Our third Ultra Cigar also pays tribute to a man whose name is literally synonymous with the finest of cigars, Zino Davidoff. Zino was born in Kiev, Ukraine, Russia on March 11, 1906, the son of a Geneva tobacconist. He went on to became the first person to have a privately produced cigar sanctioned by the Cuban government for export. Eventually, through the auspices of the recently retired Dr. Ernest Schneider, Zino saw his name become the cornerstone of cigar smoking elegance and excellence, and when Cuba ceased to meet his demands for quality, he shifted production to the Dominican Republic.

Although Zino passed away in 1994 at the age of 88, Oettinger Davidoff Group, the worldwide firm that heralds his name, honored the 100th anniversary of Zino's birth with a special limited production cigar, the Diademas Finas. This 6-3/4 x 50 unbanded and uncellophaned perfecto is handrolled in the image of the very first Cuban "chateau" shapes Davidoff created in 1948. The tobaccos are aged from between three to five years, and the filler is composed of five different Dominican tobaccos. The cigars are available at Davidoff "appointed merchants" worldwide.

Only produced during 2006, the Diademas Finas are sold in "display" boxes of ten each; the lid of the box (the first label-covered box in Davidoff's history) features a 1940s sepia photograph of a nattily dressed Zino in front of his Geneva store, which was only a few blocks from the corner where Davidoff's current Geneva store is located.

Of even greater scarcity is the Diademas 100, a larger 9 1/8 x 55 version of the Diademas Finas; it is only rolled by factory supervisors, and because of its difficult shape, output is limited to just 100 cigars a day. All of the tobaccos are from the 1992 and 1993 harvests, two of the best on record. The cigars are tied in bundled "wheels" of fifty and placed in cedar cabinet boxes. They are only available at Davidoff company stores (two in Manhattan and five in Las Vegas).

"The real difference between the two cigars," says Davidoff's master blender, Hendrik "Henki" Kelner, "is the age of the tobacco we used.
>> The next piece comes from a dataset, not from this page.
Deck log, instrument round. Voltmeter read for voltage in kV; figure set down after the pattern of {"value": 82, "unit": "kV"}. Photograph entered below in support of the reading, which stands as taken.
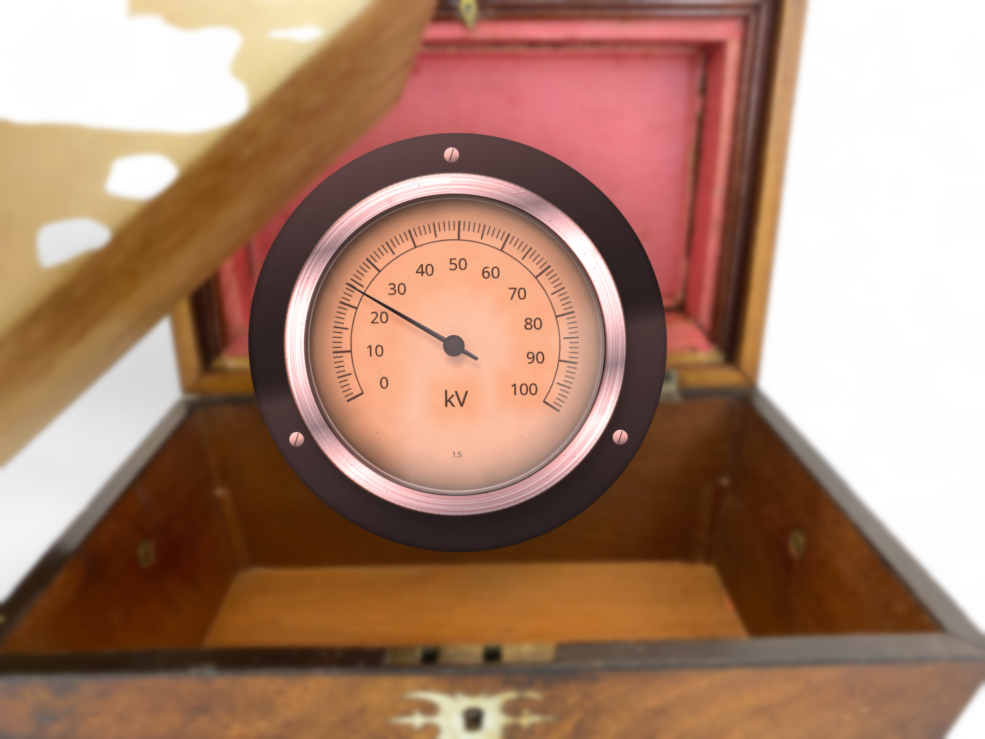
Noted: {"value": 24, "unit": "kV"}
The Diademas Finas tobaccos are aged between three and four years, but with the Diademas 100, the tobacco has between seven to thirteen years of aging. (But) it's not only because of the special quality of this tobacco," says Henki, who had worked with Zino since 1990, "but also because it has a sentimental value, because maybe some of this leaf Zino actually touched with his hands."

And finally, we have the Ashton VSG, which stands for Virgin Sun Grown. It, like the Don Carlos Edición de Aniversario, is a Dominican puro, although for some reason, no one initially picked up on this, either on the internet nor in tobacco shops. So I guess you can say you read it here first. But the fact is, Carlito Fuente created a rock 'em-sock 'em wrapper-binder-filler combination that was set up to challenge the already-thundering Ashton VSG (Virgin Sun Grown). Fugettaboutit. The VSG stands on its own as the deepest, mellowest stogie out there right now. But what the ESG has to offer is a sharp rabbit punch to the taste buds, with a sun-grown Chateau de la Fuente wrapper created just for this cigar. And it is only being offered in a 6 3/4 x 49 size. However, next year a 5 1/4 x 52 will be unveiled, followed by a different shape each of the following three years, culminating in 2010, when Ashton will celebrate its 25th anniversary.
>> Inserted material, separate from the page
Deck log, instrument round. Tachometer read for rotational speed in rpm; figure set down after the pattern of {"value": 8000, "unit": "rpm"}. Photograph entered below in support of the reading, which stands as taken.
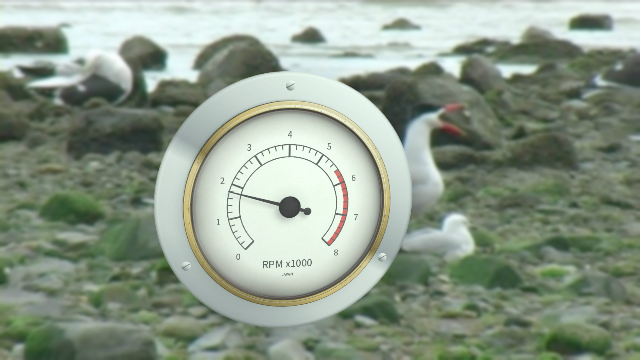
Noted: {"value": 1800, "unit": "rpm"}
But this is only the beginning of the Ultra Cigars. For example, there is the ultra-rare Casa Fuente stogies that are only available at the Casa Fuente cigar boutique at The Forum Shops at Caesar's Palace in Las Vegas. If you want people to know you've been to Sin City, just flash this band around the cocktail lounge in Iowa. And keen-eyed observers might spot the special 1980-2005 band on the special Davidoff cigar that you can only get at Edward Sahakian's Davidoff store on Jermyn Street in London. This mild-mannered smoke has a special blend to commemorate this famous smokeshop's 25th anniversary. And as if the OpusX wasn't rare enough, now there are ultra shapes to go along with this Ultra Cigar.

Indeed, the game of one-ultramanship has only just begun.